Document text
++++
Astute Market Overview - 29th November 2022
Looking over last week, markets in the US had a shortened week as they closed for the Thanksgiving holiday, consumers flocked to the high street (both physically and online) to snap up Black Friday deals, and protests broke out across China.
Welcome to our Astute Market Overview of the last week.
Given that inflation has surged over the year, announcements from central banks are closely observed. Economists want to know their monetary policy decisions as soon as possible, as these decisions impact consumers, businesses, economies and markets. The narrative from central banks is always digested and analysed, but perhaps more so this year.
In the US, the Federal Reserve Open Market Committee is a 12-person committee. They meet 8 times across the year to determine monetary policy in the US with two goals: price stability and sustainable economic growth. The minutes from their last meeting were released this week, and showed that many members of the committee voted for moderation in the pace of interest rate hikes in the US. This added to speculation that a smaller interest rate hike for the US may be in store next month, when compared to the recent spate of 0.75% hikes.
++++
Tasks for this exercise
A. According to the market overview, how many times a year does the Federal Reserve Open Market Committee meet?
B. Please carry on the market overview from its last sentence.
The material that comes next is separate from the market overview.
++++
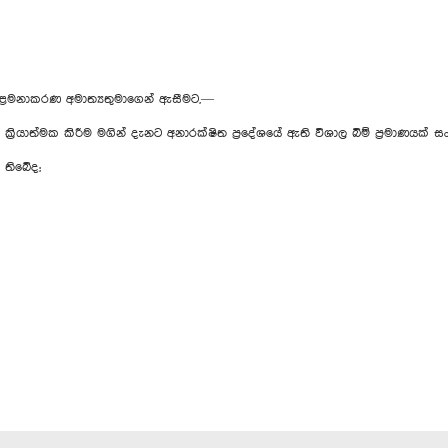
කළමනාකරණ අමාත්‍යතුමාගෙන් ඇසීමට,—
රියාත්මක කිරීම මගින් දැනට අනාරක්ෂිත ප්‍රදේශයේ ඇති විශාල බිම් ප්‍රමාණයක්
ර තිබේද;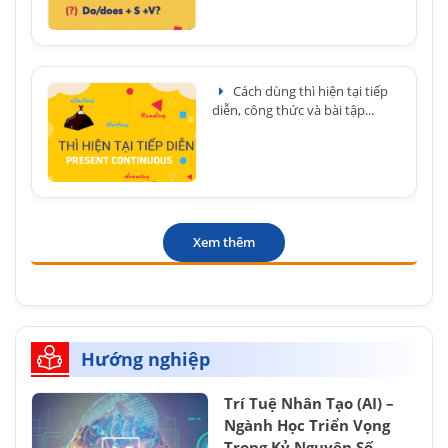
Cách dùng thì hiện tại tiếp
diễn, công thức và bài tập...
Xem thêm
Hướng nghiệp
Trí Tuệ Nhân Tạo (AI) –
Ngành Học Triển Vọng
Trong Kỷ Nguyên Số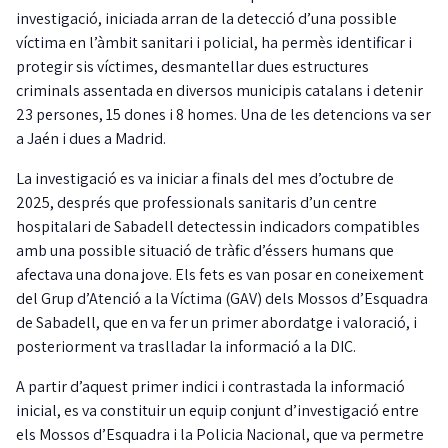
investigació, iniciada arran de la detecció d’una possible
víctima en l’àmbit sanitari i policial, ha permès identificar i
protegir sis víctimes, desmantellar dues estructures
criminals assentada en diversos municipis catalans i detenir
23 persones, 15 dones i 8 homes. Una de les detencions va ser
a Jaén i dues a Madrid.
La investigació es va iniciar a finals del mes d’octubre de
2025, després que professionals sanitaris d’un centre
hospitalari de Sabadell detectessin indicadors compatibles
amb una possible situació de tràfic d’éssers humans que
afectava una dona jove. Els fets es van posar en coneixement
del Grup d’Atenció a la Víctima (GAV) dels Mossos d’Esquadra
de Sabadell, que en va fer un primer abordatge i valoració, i
posteriorment va traslladar la informació a la DIC.
A partir d’aquest primer indici i contrastada la informació
inicial, es va constituir un equip conjunt d’investigació entre
els Mossos d’Esquadra i la Policia Nacional, que va permetre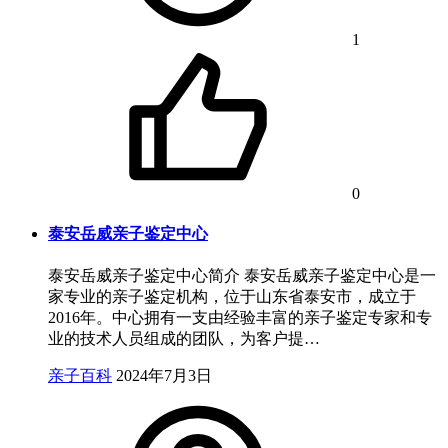
1
0
泰安岳威亲子鉴定中心
泰安岳威亲子鉴定中心简介 泰安岳威亲子鉴定中心是一
家专业的亲子鉴定机构，位于山东省泰安市，成立于
2016年。中心拥有一支由经验丰富的亲子鉴定专家和专
业的技术人员组成的团队，为客户提…
亲子百科
2024年7月3日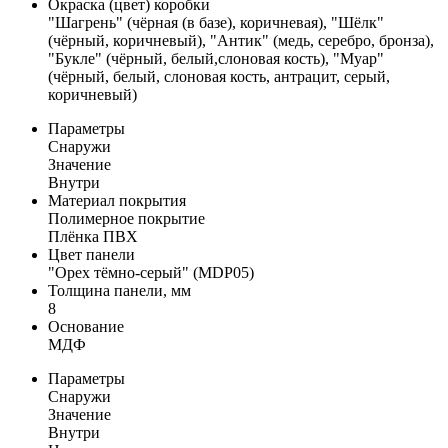
Окраска (цвет) коробки
"Шагрень" (чёрная (в базе), коричневая), "Шёлк"
(чёрный, коричневый), "Антик" (медь, серебро, бронза),
"Букле" (чёрный, белый,слоновая кость), "Муар"
(чёрный, белый, слоновая кость, антрацит, серый,
коричневый)
Параметры
Снаружи
Значение
Внутри
Материал покрытия
Полимерное покрытие
Плёнка ПВХ
Цвет панели
"Орех тёмно-серый" (MDP05)
Толщина панели, мм
8
Основание
МДФ
Параметры
Снаружи
Значение
Внутри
++++
Outputs in order
A. 8 times.

B.
Elsewhere, the Chinese central bank announced that they would cut their reserve requirement ratio (RRR), which is the amount of cash reserves that banks must hold. This move is designed to add liquidity and support the economy, and comes as China’s National Health Commission reported steadily increasing numbers of daily covid cases across the week. Many regions in the country remain in lockdown, and as the week slid into the weekend, protests over lockdowns measures and political freedoms erupted across China, following a fire in Xinjiang. We’ll watch the government response closely, to see how president Xi Jinping will work to bring back a sense of stability.
We saw plenty of preliminary Purchasing Managers Index data released this week (often shortened to PMI). The measure is expressed as a number between 0-100, and summarises whether market conditions are expanding (a reading of above 50), staying the same or contracting (a reading below 50). Data released by S&P showed flash manufacturing and services data for the UK, US and eurozone all below 50, indicating the prevailing direction is recessionary. This came as no real surprise – we believe that a recession in each of the regions is priced into markets.
A few things we will look out for this week:
- We’ll have eurozone CPI and consumer confidence released, giving us an indication of price increases over the last month, and consumers’ optimism.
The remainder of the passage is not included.